2015 ISAKOS Biennial Congress ePoster #2402
Are the Symptoms of Calcific Tendonitis Due to Neoinnervation and/or Neovascularisation?
Lisa Hackett, AMS, Sydney, NSW AUSTRALIA
Neal Millar, MD, PhD, FRCS, Glascow, Scotland UNITED KINGDOM
Patrick H. Lam, PhD, Sydney, NSW AUSTRALIA
George A. Murrell, MD, PhD, Sydney, NSW AUSTRALIA
St. George Hospital Campus, UNSW, Sydney, NSW, AUSTRALIA
FDA Status Not Applicable
Summary: This study shows a very significant concomitant eight (8) fold increase in mast cells, macrophages, and neo-neurovascular infiltration in the tendons of patients with calcific tendonitis.
Calcific tendonitis is a significant cause of pain and dysfunction in the shoulder. There is a lack of consensus on the pathophysiology of calcific tendonitis while recent studies have shown a link between nerve ingrowth, neovascularization and pain in tendinopathy.
The aim of this study was to determine whether there is evidence of neoinnervation and/or neovascularisation in calcific tendinitis lesions of the shoulder.
This was a prospective case control study. After regional anaesthesia, ultrasound was used to identify calcium within the tendon and a breast biopsy localisation needle was placed in the calcific region in patients with calcific supraspinatus tendonitis. At arthroscopy the needle was utilized to identify and subsequently remove the calcium from the supraspinatus tendon. Small 2mm samples were taken from the supraspinatus tendon adjacent to the calcific lesion (calcific tendonitis, n = 7), torn supraspinatus tendon of patients undergoing rotator cuff repair (RCT, n = 6 ) and the subscapularis of patients undergoing stabilisation surgery (control, n = 6 ). Samples were paraffin embedded, sectioned and stained with hematoxylin and eosin. The following antibodies were used for immunohistochemical evaluation; macrophages (CD68), M2 macrophages (CD202), mast cells (mast cell tryptase), T cells (CD3), vascular endothelium (CD34) and general nerve marker (PGP9.5) utilising the appropriate isotype controls
There were no significant differences in T-cell count between the calcific tendonitis group and the RCT group; however both the calcific tendonitis and RCT group had 5-6 fold higher T-cell counts compared to the control group (p < 0.001; p < 0.004).
There was a 3-8 fold increase of nerve markers, neovascularisation, macrophages, M2 macrophages, and mast cells in the calcific tendonitis group compared to the RCT group (p < 0.0002) and control group (p < 0.0001). There were approximately three times more of each markers in tendon from patients with calcific tendonitis compared to tendon from patients with rotator cuff tears.

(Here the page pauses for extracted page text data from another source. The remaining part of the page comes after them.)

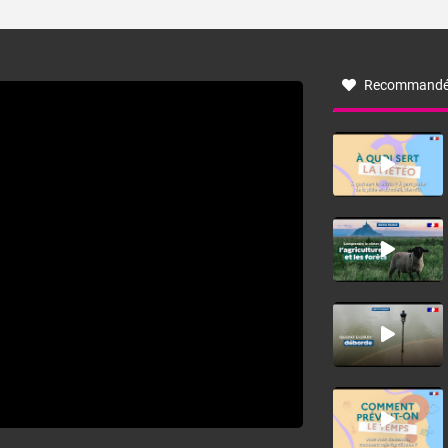
ses caractéristiques ? La tramontane est un vent
turbulent soufflant de secteur nord-ouest à nord, ou ouest
à nord-ouest, dans un secteur qui part du Roussillon à la
vallée de l’Aude et à l’ouest de l’Hérault. L’étymologie de
ce vent vient du latin trasmontanus, signifiant au-delà des
monts, en allusion aux régions montagneuses d’où
Recommandé
provient ce vent.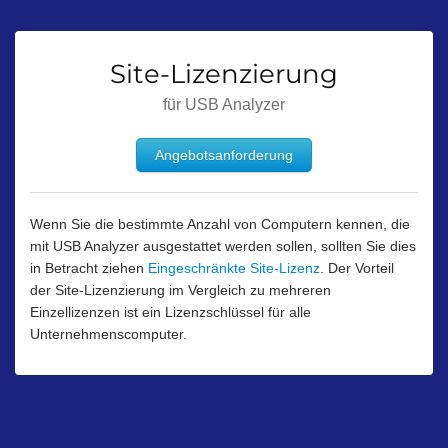
Site-Lizenzierung
für USB Analyzer
Angebotsanforderung
Wenn Sie die bestimmte Anzahl von Computern kennen, die
mit USB Analyzer ausgestattet werden sollen, sollten Sie dies
in Betracht ziehen
Eingeschränkte Site-Lizenz
. Der Vorteil
der Site-Lizenzierung im Vergleich zu mehreren
Einzellizenzen ist ein Lizenzschlüssel für alle
Unternehmenscomputer.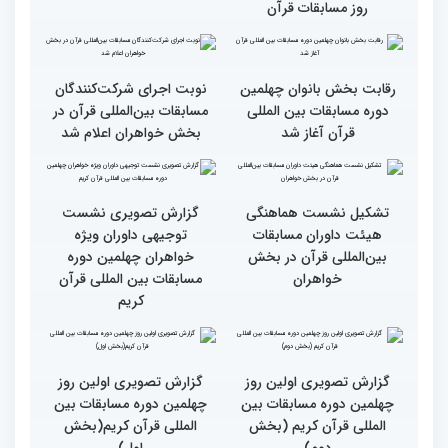
برگزاری مسابقات بین‌المللی
تجربه زیاد ایران در برگزاری
قرآن
مسابقات قرآنی
طنینی به وسعت یک جهان/
جزئیات اولین روز رقابت
گزارش توصیفی و حاشیه
بخش بانوان مسابقات
نگاری از حال و هوای اولین
بین‌المللی قرآن کریم
روز مسابقات قرآن
رقابت بخش بانوان چهلمین
نوبت اجرای شرکت‌کنندگان
دوره مسابقات بین المللی
مسابقات بین‌المللی قرآن در
قرآن آغاز شد
بخش خواهران اعلام شد
تشکیل نشست هماهنگی
گزارش تصویری نشست
هیئت داوران مسابقات
توجیهی داوران ویژه
بین‌المللی قرآن در بخش
خواهران چهلمین دوره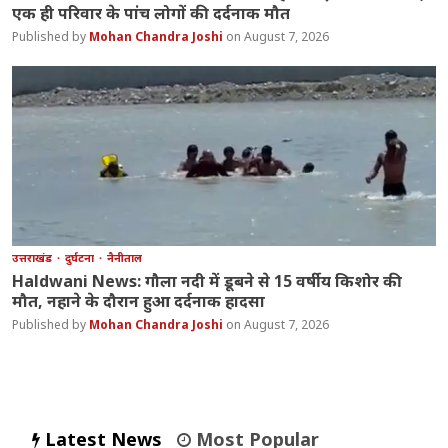
एक ही परिवार के पांच लोगों की दर्दनाक मौत
Mohan Chandra Joshi
August 7, 2026
उत्तराखंड
दुर्घटना
नैनीताल
Haldwani News: गौला नदी में डूबने से 15 वर्षीय किशोर की
मौत, नहाने के दौरान हुआ दर्दनाक हादसा
Mohan Chandra Joshi
August 7, 2026
Latest News
Most Popular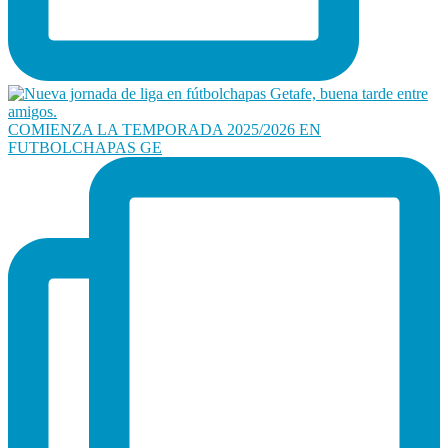
COMIENZA LA TEMPORADA 2025/2026 EN
FUTBOLCHAPAS GE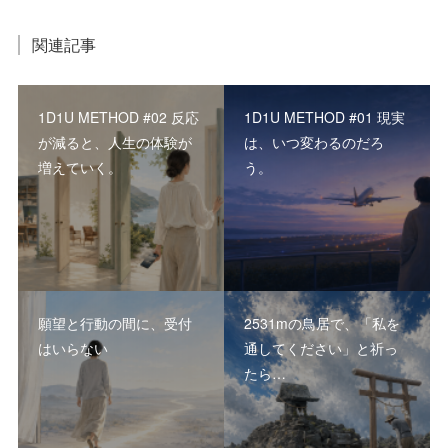
関連記事
1D1U METHOD #02 反応
1D1U METHOD #01 現実
が減ると、人生の体験が
は、いつ変わるのだろ
増えていく。
う。
願望と行動の間に、受付
2531mの鳥居で、「私を
はいらない
通してください」と祈っ
たら…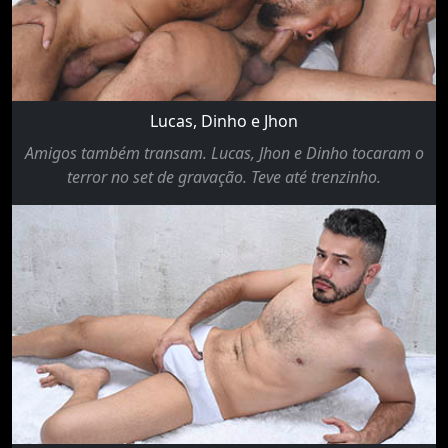
Lucas, Dinho e Jhon
Amigos também transam. Lucas, Jhon e Dinho tocaram o
terror no set de gravação. Teve até trenzinho.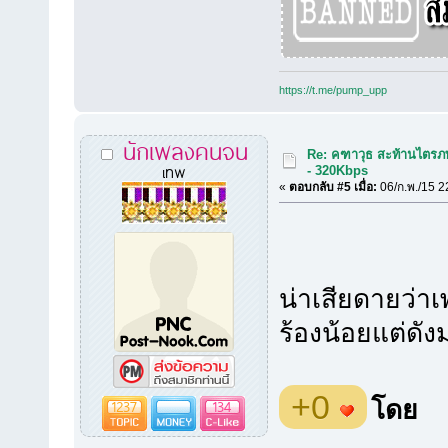
https://t.me/pump_upp
นักเพลงคนจน
Re: คฑาวุธ สะท้านไตรภพ
เทพ
- 320Kbps
«
ตอบกลับ #5 เมื่อ:
06/ก.พ./15 2
น่าเสียดายว่าเ
ร้องน้อยแต่ดั
+0
1237
134
โดย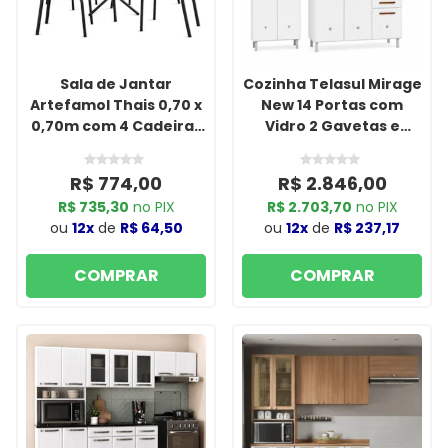
Sala de Jantar
Cozinha Telasul Mirage
Artefamol Thais 0,70 x
New 14 Portas com
0,70m com 4 Cadeiras
Vidro 2 Gavetas e
Cromado Preto
Tampo Branco
R$ 774,00
R$ 2.846,00
R$ 735,30
no PIX
R$ 2.703,70
no PIX
ou
12x
de
R$ 64,50
ou
12x
de
R$ 237,17
COMPRAR
COMPRAR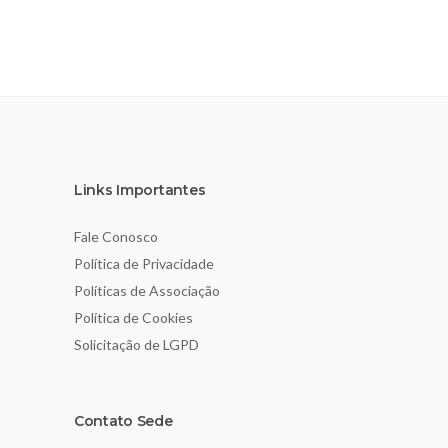
Links Importantes
Fale Conosco
Política de Privacidade
Políticas de Associação
Política de Cookies
Solicitação de LGPD
Contato Sede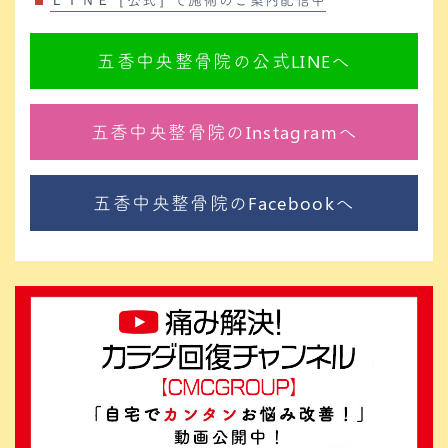
五香中央整骨院の公式LINEへ
五香中央整骨院のInstagramへ
五香中央整骨院のFacebookへ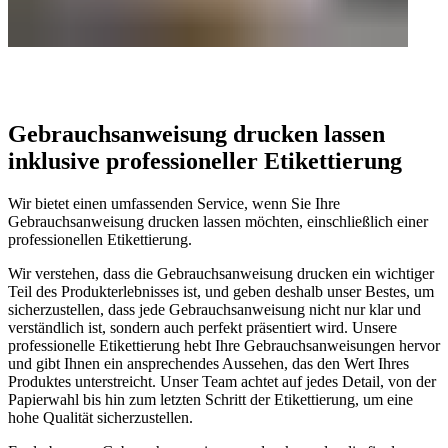
Gebrauchsanweisung drucken lassen
inklusive professioneller Etikettierung
Wir bietet einen umfassenden Service, wenn Sie Ihre
Gebrauchsanweisung drucken lassen möchten, einschließlich einer
professionellen Etikettierung.
Wir verstehen, dass die Gebrauchsanweisung drucken ein wichtiger
Teil des Produkterlebnisses ist, und geben deshalb unser Bestes, um
sicherzustellen, dass jede Gebrauchsanweisung nicht nur klar und
verständlich ist, sondern auch perfekt präsentiert wird. Unsere
professionelle Etikettierung hebt Ihre Gebrauchsanweisungen hervor
und gibt Ihnen ein ansprechendes Aussehen, das den Wert Ihres
Produktes unterstreicht. Unser Team achtet auf jedes Detail, von der
Papierwahl bis hin zum letzten Schritt der Etikettierung, um eine
hohe Qualität sicherzustellen.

Increased blood vessels positively correlated with more frequent pain during sleep (spearman correlation, r = 0.6, p < 0.01) and extreme pain (r = 0.6, p < 0.01). Increase blood vessels also positively correlated with increased CD68 macrophages (r = 0.5, p < 0.02), M2 macrophages (r = 0. 6, p < 0.01), mast cells (r = 0.6, p < 0.005) and T-cells (r = 0.7, p<0.001). Increase nerve counts positively correlated with more frequent extreme pain (r = 0.6, p < 0.01), with increase neovascularisation (r = 0.7, p < 0.01), counts of CD68 macrophages (r = 0.6, p < 0.04), M2 macrophages (r = 0.6, p < 0.01), mast cells (r = 0.8, p < 0.0001), and T-cells (r = 0.6, p < 0.01).
To our knowledge this is the first time markers for nerves and blood vessels have been evaluated in tendon from patients with calcific tendonitis. This study shows a very significant concomitant eight (8) fold increase in mast cells, macrophages, and neo-neurovascular infiltration in the tendons of patients with calcific tendonitis. These increases in neo-neurovascular infiltration were strongly associated with shoulder pain. The data is consistent with the hypothesis that deposition of calcific material is associated with a foreign body immune reaction, new blood vessels and nerves, and the very severe pain often noted in patients with calcific tendonitis.